WORK REQUEST:
Rewrite every one of the items below with "grid lines" replaced by "gridlines" and nothing else altered. Leave the pictures out.

DATA TO EXAMINE:

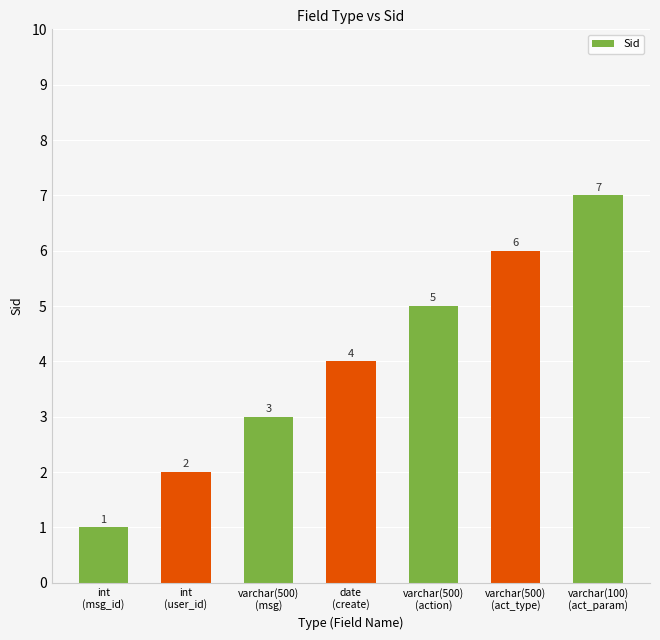

Approximately how many times larger is the value at varchar(500)
(act_type) compared to date
(create)?

1.5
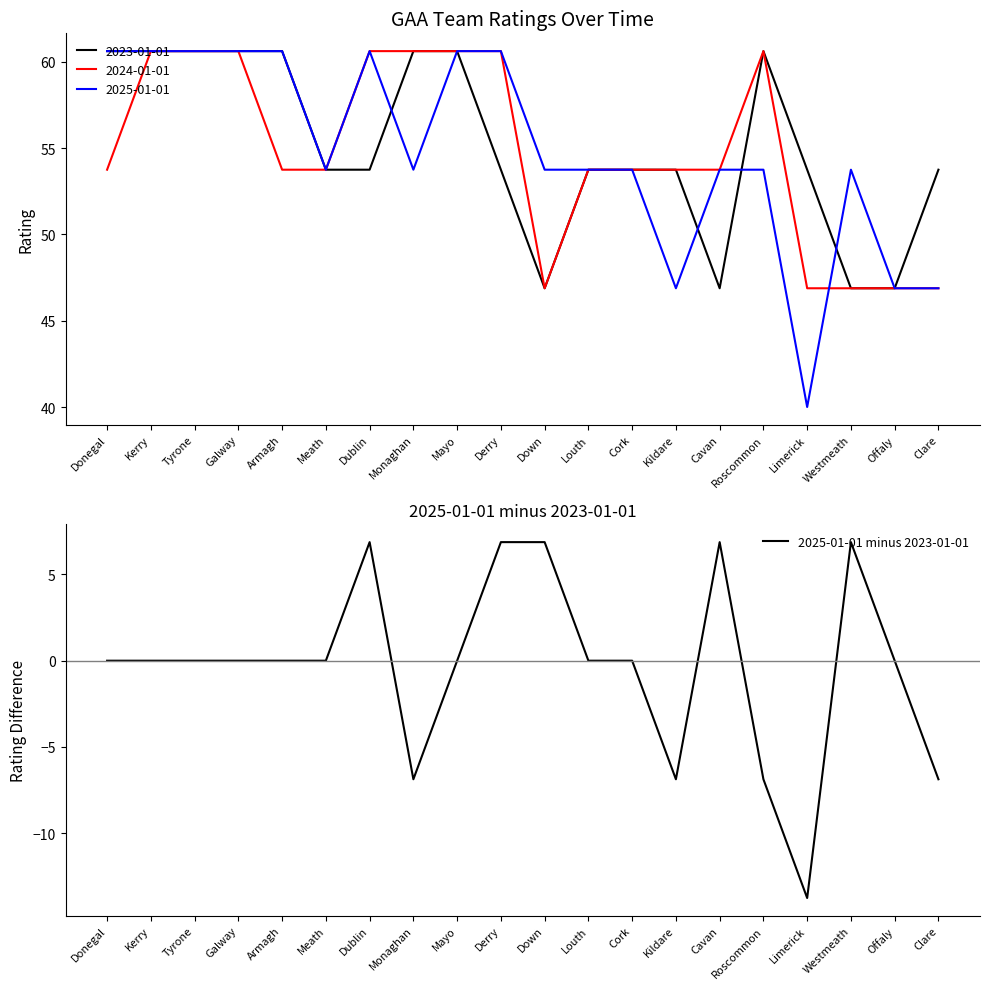

Does the chart have visible grid lines?

No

WORKED SOLUTION:
Approximately how many times larger is the value at varchar(500)
(act_type) compared to date
(create)?

1.5

Does the chart have visible gridlines?

No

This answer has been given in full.